До сих пор в том месте лежат и корни отечественных неприятностей, до сих пор мы живем в тени Сурового, она витает над нами.

— О фигуре Сурового идут споры — имеется историки, каковые желают опровергнуть его злодейства и насилие и утверждают, что он чуть ли не праведник и был тесно связан с православными святыми. Что вы думаете об этом?

— Главного святителя того времени, митрополита Филиппа, он убил, так что сообщение, само собой разумеется, у него со святыми прочная. Настоятеля Печерского монастыря, преподобного Корнилия, Грозный смолол в жерновах, так что рассуждения о святости Ивана Грозного — это досужие выдумки.

Он большое количество каялся, и каялся лицемерно и талантливо — но практика его была страшна. Фильм и посвящен тому, как Филипп восстает против тиранической власти царя.

Вы не слушайте экстремистских историков, каковые готовы записать в Распутина и святые и, возможно, кроме того Сталина, вы просматривайте обычные книги вменяемых авторов.

— Безумно двойственно все в Российской Федерации! Нереально хоть к чему-нибудь отнестись светло, легко, благородно. Ужасная двойственность, несоизмеримые несоответствия отлиты в один кристалл. Оттого и дискуссии такие о личностях царей. Людям хочется ясности, а ее нет!

Как вы для себя решаете, что делать с данной мучительной двойственностью?

— Я не могу внести ясность, могу лишь запутать еще больше, по причине того, что я не историк, я все как-то пропускаю через себя, и у меня взор эмоциональный, художественный. Да, эта двойственность мучительна и одновременно с этим плохо занимательна.

Я ее заметил во времени Ивана Грозного, в то время, когда было как будто бы бы два Всевышнего в Российской Федерации — один Всевышний Сурового, Всевышний власти, а второй — Всевышний хороший, Всевышний митрополита и народа Филиппа. Была правда официальной власти, и была вторая действительно, которую все знали.

Уже тогда, в шестанадцатом веке, люди жили в состоянии двоемыслия… Грозный был монстр, тиран, но и гениальный автор, и умница, один из самых образованных людей собственного времени, первая типография открыта при нем, собрана великая библиотека.

Возможно, дар и — эта двойственность, и наказание русских. Возможно, в случае если мы сами на себя посмотрим, то заметим эту двойственность сами в себе…

— В то время, когда трудились над собственной картиной, производили перерасмотрение шедевр Эйзенштейна — фильм «Иван Грозный»?

— Производил перерасмотрение, новыми глазами. Эйзенштейн был гений, а я не гений.

Эйзенштейн делал госзаказ, ему лично товарищ Сталин наблюдал в глаза и сказал: а сними-ка ты, товарищ, фильм про Ивана Грозного (другими словами про меня, подразумевал он). Эйзенштейн создал великое эстетическое высказывание, не касающееся в действительности ни политики, ни кроме того истории.

Его фильм похож скорее на оперу, это завораживающе красиво, трагично, но в том месте нет психологии власти и тайны психологии власти Сурового. Данный фильм стоит полностью раздельно, как потрясающе прекрасный букет, но это фильм не про историю и не про Россию.

Я же желал, напротив, сделать картину куда более камерную и желал при помощи неординарного создания — Петра Мамонова — войти в эту личность, осознать, что же в том месте в кипело. Я забрал лишь один конкретный исторический эпизод, период расцвета опричнины, 1565 год, конфликт Филиппа и Грозного.

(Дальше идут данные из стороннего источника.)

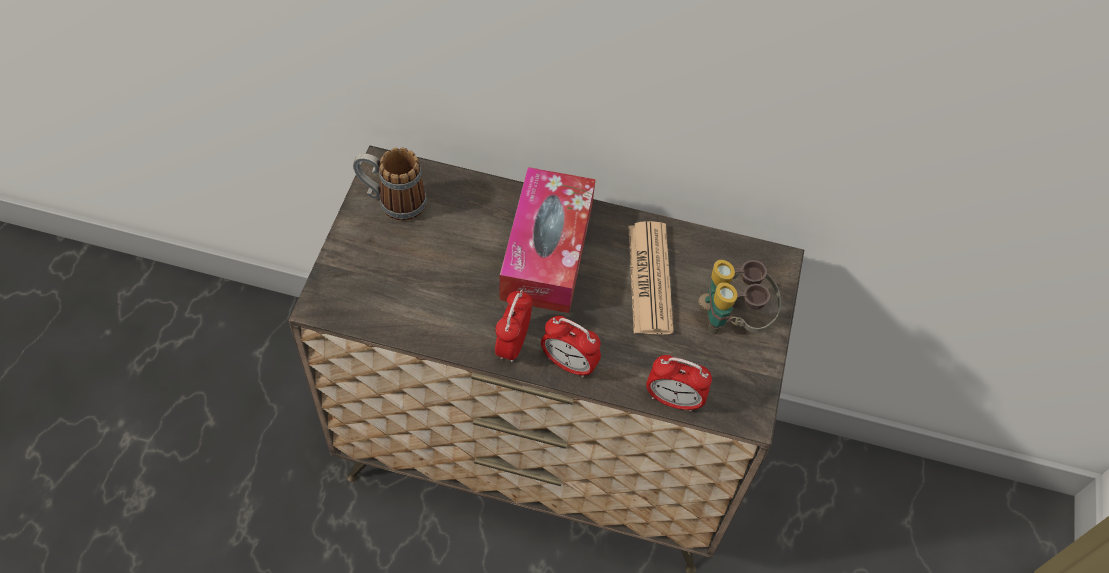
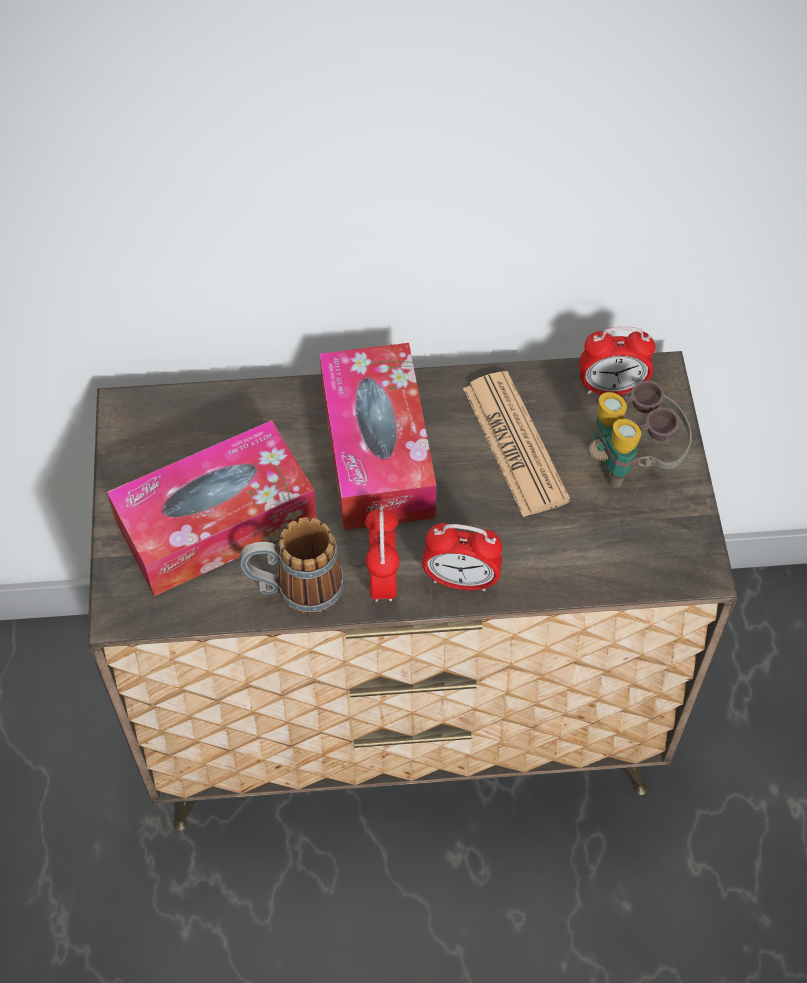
camera: 15 degrees left, 0 degrees up
mug [353,148,427,221] -> mug moved to [240,517,344,614]
alarm clock [646,355,712,412] -> alarm clock moved to [579,327,655,395]
none -> tissue box [107,420,317,596]

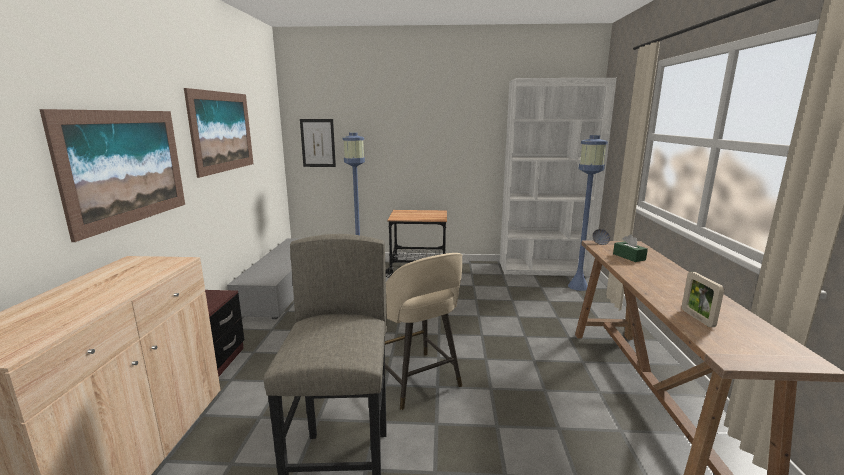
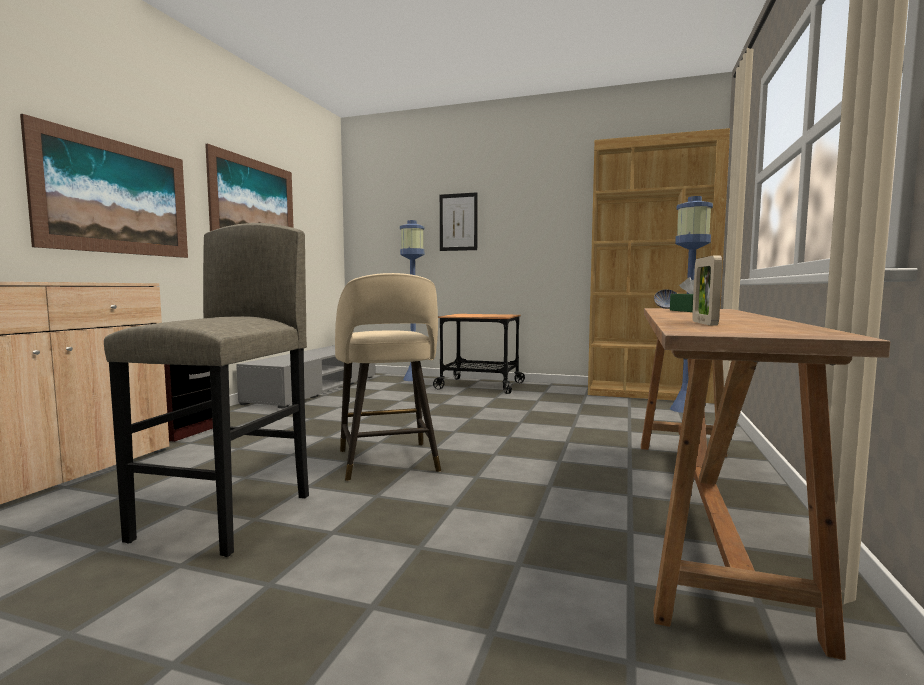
camera: 15 degrees right, 10 degrees down
picture [300,119,336,167] -> picture moved to [440,192,478,251]
white bookcase [500,78,617,277] -> brown bookcase [588,128,730,404]

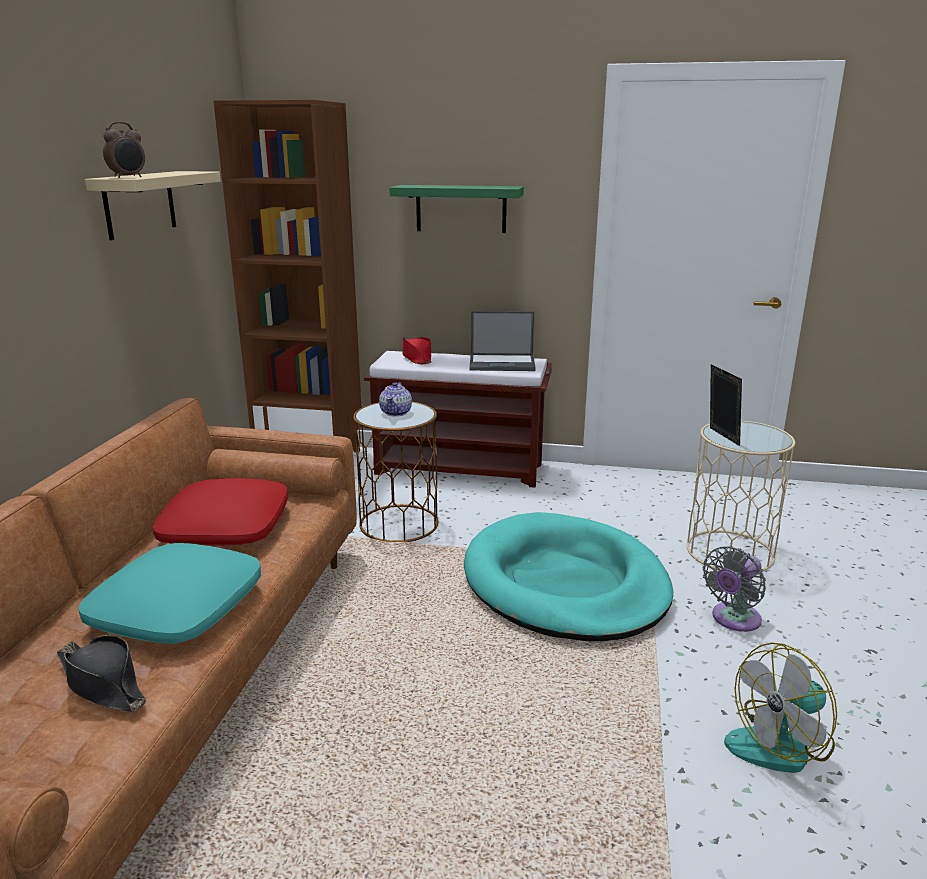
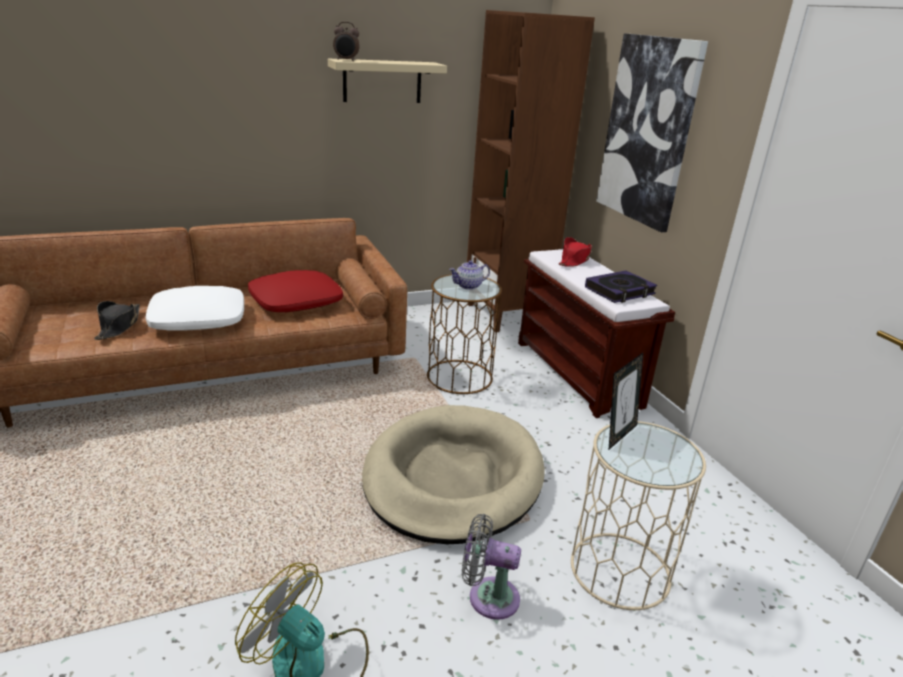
camera: 55 degrees right, 5 degrees up
turquoise pillow [78,543,261,644] -> white pillow [145,286,244,331]
green shelf [390,185,524,233] -> picture [596,33,708,232]
turquoise dog bed [464,512,673,641] -> beige dog bed [362,405,545,544]
laptop [469,311,536,371] -> book [585,271,657,303]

Для меня это наиболее значимое столкновение. Филипп, власть духовная, возвысил собственный голос против власти царя!

Из этого вышел мой фильм, куда более скромный, чем шедевр Эйзенштейна.

— В Мамонове имеется что-то поразительное, возможно сообщить, архаическое, как было в зрелом Алексее Петренко. Как словно бы человек знает прошлое всем нутром, а не головой лишь.

— Да, в Мамонове словно бы имеется «матрица» Ивана Грозного, в нем живут глубины и тайны русского духа. Но и в Олеге Янковском имеется потрясающая глубина и тайна.

Понимаете, тут еще неизвестно, кто кого переиграл. Янковский выстроил такое противопоставление, такую стенке выстроил сам в себе, а роль фактически без слов — вот это работа актера! Петр Николаевич — тот не актер. Тот артист.

Он будет на столбе находиться как столпник, на одном пальце, и все равно будет желать быть любимым, быть с публикой. Он не всякую роль может сыграть, он натягивает на себя роли, как рубахи, — какие-то в самый раз, какие-то трещат, тогда он отказывается, и эта избирательность у него верная.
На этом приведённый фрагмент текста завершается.